- [Requirement] Begin with the line containing "if (selected && write_en)" and copy each line exactly through the last line of the entries, inclusive.

*** Dataset records Section Begins ***

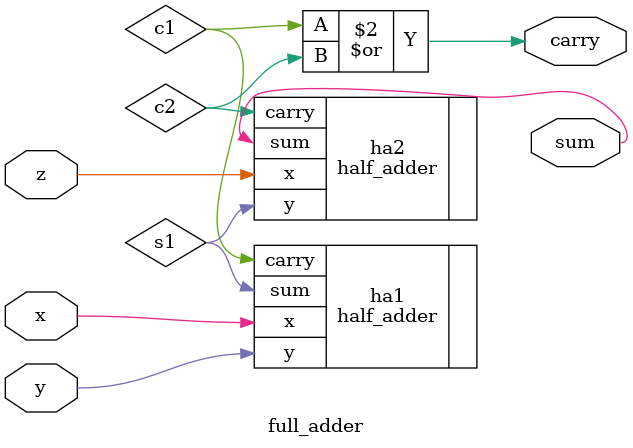
<source format=sv>
module full_adder (
    input  bit x,
    input  bit y,
    input  bit z,
    output bit sum,
    output bit carry
);

  bit s1, s2, c1, c2;

  half_adder ha1 (
      .x,
      .y,
      .sum  (s1),
      .carry(c1)
  );
  half_adder ha2 (
      .x(z),
      .y(s1),
      .sum,
      .carry(c2)
  );

  always_comb begin
    carry = c1 | c2;
  end

endmodule

</source>
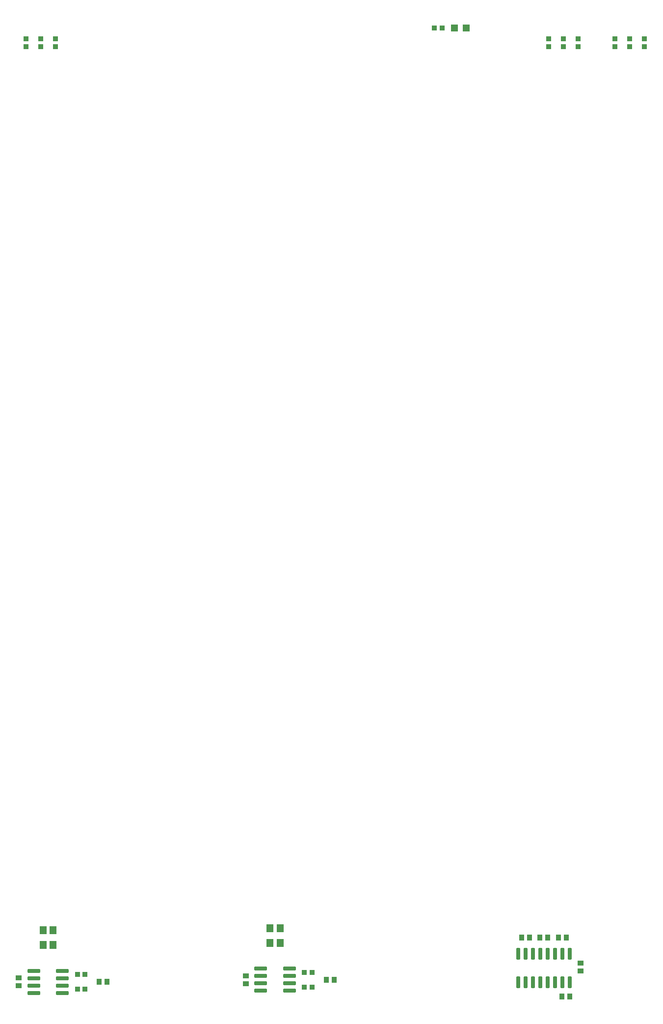
<source format=gtp>
G04*
G04 #@! TF.GenerationSoftware,Altium Limited,Altium Designer,21.9.2 (33)*
G04*
G04 Layer_Color=8421504*
%FSLAX44Y44*%
%MOMM*%
G71*
G04*
G04 #@! TF.SameCoordinates,D0450A9E-FE46-4EA2-B322-C77A40C1B8EA*
G04*
G04*
G04 #@! TF.FilePolarity,Positive*
G04*
G01*
G75*
%ADD16R,1.2000X1.2000*%
%ADD17R,0.8500X0.9500*%
%ADD18R,0.9500X0.8500*%
G04:AMPARAMS|DCode=19|XSize=1.97mm|YSize=0.6mm|CornerRadius=0.075mm|HoleSize=0mm|Usage=FLASHONLY|Rotation=270.000|XOffset=0mm|YOffset=0mm|HoleType=Round|Shape=RoundedRectangle|*
%AMROUNDEDRECTD19*
21,1,1.9700,0.4500,0,0,270.0*
21,1,1.8200,0.6000,0,0,270.0*
1,1,0.1500,-0.2250,-0.9100*
1,1,0.1500,-0.2250,0.9100*
1,1,0.1500,0.2250,0.9100*
1,1,0.1500,0.2250,-0.9100*
%
%ADD19ROUNDEDRECTD19*%
%ADD20R,0.9000X1.0000*%
%ADD21R,1.0000X0.9000*%
G04:AMPARAMS|DCode=22|XSize=2.159mm|YSize=0.6858mm|CornerRadius=0.0857mm|HoleSize=0mm|Usage=FLASHONLY|Rotation=0.000|XOffset=0mm|YOffset=0mm|HoleType=Round|Shape=RoundedRectangle|*
%AMROUNDEDRECTD22*
21,1,2.1590,0.5143,0,0,0.0*
21,1,1.9876,0.6858,0,0,0.0*
1,1,0.1715,0.9938,-0.2572*
1,1,0.1715,-0.9938,-0.2572*
1,1,0.1715,-0.9938,0.2572*
1,1,0.1715,0.9938,0.2572*
%
%ADD22ROUNDEDRECTD22*%
%ADD23R,1.1500X1.3500*%
D16*
X1043600Y1828800D02*
D03*
X1064600D02*
D03*
D17*
X1022500D02*
D03*
X1009500D02*
D03*
X406550Y171450D02*
D03*
X393550D02*
D03*
Y196850D02*
D03*
X406550D02*
D03*
X785200Y200890D02*
D03*
X798200D02*
D03*
Y175490D02*
D03*
X785200D02*
D03*
D18*
X1371600Y1809900D02*
D03*
Y1796900D02*
D03*
X1320800Y1809900D02*
D03*
Y1796900D02*
D03*
X1346200Y1809900D02*
D03*
Y1796900D02*
D03*
X1257300Y1809900D02*
D03*
Y1796900D02*
D03*
X1231900Y1809900D02*
D03*
Y1796900D02*
D03*
X1206500Y1809900D02*
D03*
Y1796900D02*
D03*
X355600Y1809900D02*
D03*
Y1796900D02*
D03*
X330200Y1809900D02*
D03*
Y1796900D02*
D03*
X304800Y1809900D02*
D03*
Y1796900D02*
D03*
D19*
X1242550Y233030D02*
D03*
X1229850D02*
D03*
X1217150D02*
D03*
X1204450D02*
D03*
X1191750D02*
D03*
X1179050D02*
D03*
X1166350D02*
D03*
X1153650D02*
D03*
Y183530D02*
D03*
X1166350D02*
D03*
X1179050D02*
D03*
X1191750D02*
D03*
X1204450D02*
D03*
X1217150D02*
D03*
X1229850D02*
D03*
X1242550D02*
D03*
D20*
X431000Y184150D02*
D03*
X444500D02*
D03*
X823050Y188190D02*
D03*
X836550D02*
D03*
X1236600Y260350D02*
D03*
X1223100D02*
D03*
X1204450D02*
D03*
X1190950D02*
D03*
X1173100D02*
D03*
X1159600D02*
D03*
X1242950Y158750D02*
D03*
X1229450D02*
D03*
D21*
X292100Y190900D02*
D03*
Y177400D02*
D03*
X683750Y194940D02*
D03*
Y181440D02*
D03*
X1261600Y216300D02*
D03*
Y202800D02*
D03*
D22*
X318200Y165100D02*
D03*
Y177800D02*
D03*
Y190500D02*
D03*
Y203200D02*
D03*
X367600D02*
D03*
Y190500D02*
D03*
Y177800D02*
D03*
Y165100D02*
D03*
X709850Y169140D02*
D03*
Y181840D02*
D03*
Y194540D02*
D03*
Y207240D02*
D03*
X759250D02*
D03*
Y194540D02*
D03*
Y181840D02*
D03*
Y169140D02*
D03*
D23*
X351650Y247650D02*
D03*
X334150D02*
D03*
Y273050D02*
D03*
X351650D02*
D03*
X725800Y277090D02*
D03*
X743300D02*
D03*
Y251690D02*
D03*
X725800D02*
D03*
M02*

</source>
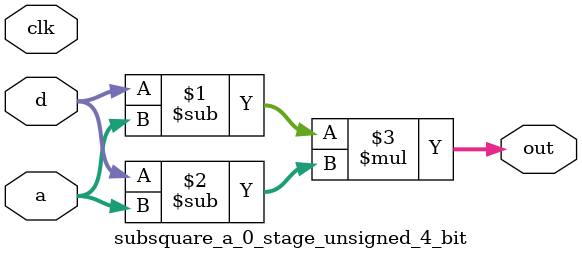
<source format=sv>
(* use_dsp = "yes" *) module subsquare_a_0_stage_unsigned_4_bit(
	input  [3:0] a,
	input  [3:0] d,
	output [3:0] out,
	input clk);

	assign out = (d - a) * (d - a);
endmodule

</source>
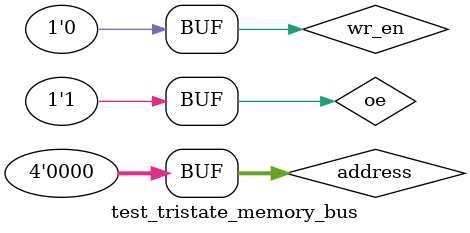
<source format=v>

module memory_block(
  inout [7:0] data_bus,
  input [3:0] addr,
  input [3:0] my_addr,
  input write_en,
  input output_en
);
  reg [7:0] storage;
  wire selected;

  assign selected = (addr == my_addr);
  assign data_bus = (selected && output_en) ? storage : 8'bz;

  always @(*) begin
    if (selected && write_en)
      storage = data_bus;
  end
endmodule

module test_tristate_memory_bus;
  wire [7:0] shared_data;
  reg [3:0] address;
  reg wr_en, oe;

  memory_block mem0(shared_data, address, 4'd0, wr_en, oe);
  memory_block mem1(shared_data, address, 4'd1, wr_en, oe);
  memory_block mem2(shared_data, address, 4'd2, wr_en, oe);
  memory_block mem3(shared_data, address, 4'd3, wr_en, oe);

  initial begin
    address = 4'd0;
    wr_en = 0;
    oe = 1;
  end
endmodule

</source>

*** Dataset records Section Ends ***

- [Result]
    if (selected && write_en)
      storage = data_bus;
  end
endmodule

module test_tristate_memory_bus;
  wire [7:0] shared_data;
  reg [3:0] address;
  reg wr_en, oe;

  memory_block mem0(shared_data, address, 4'd0, wr_en, oe);
  memory_block mem1(shared_data, address, 4'd1, wr_en, oe);
  memory_block mem2(shared_data, address, 4'd2, wr_en, oe);
  memory_block mem3(shared_data, address, 4'd3, wr_en, oe);

  initial begin
    address = 4'd0;
    wr_en = 0;
    oe = 1;
  end
endmodule

</source>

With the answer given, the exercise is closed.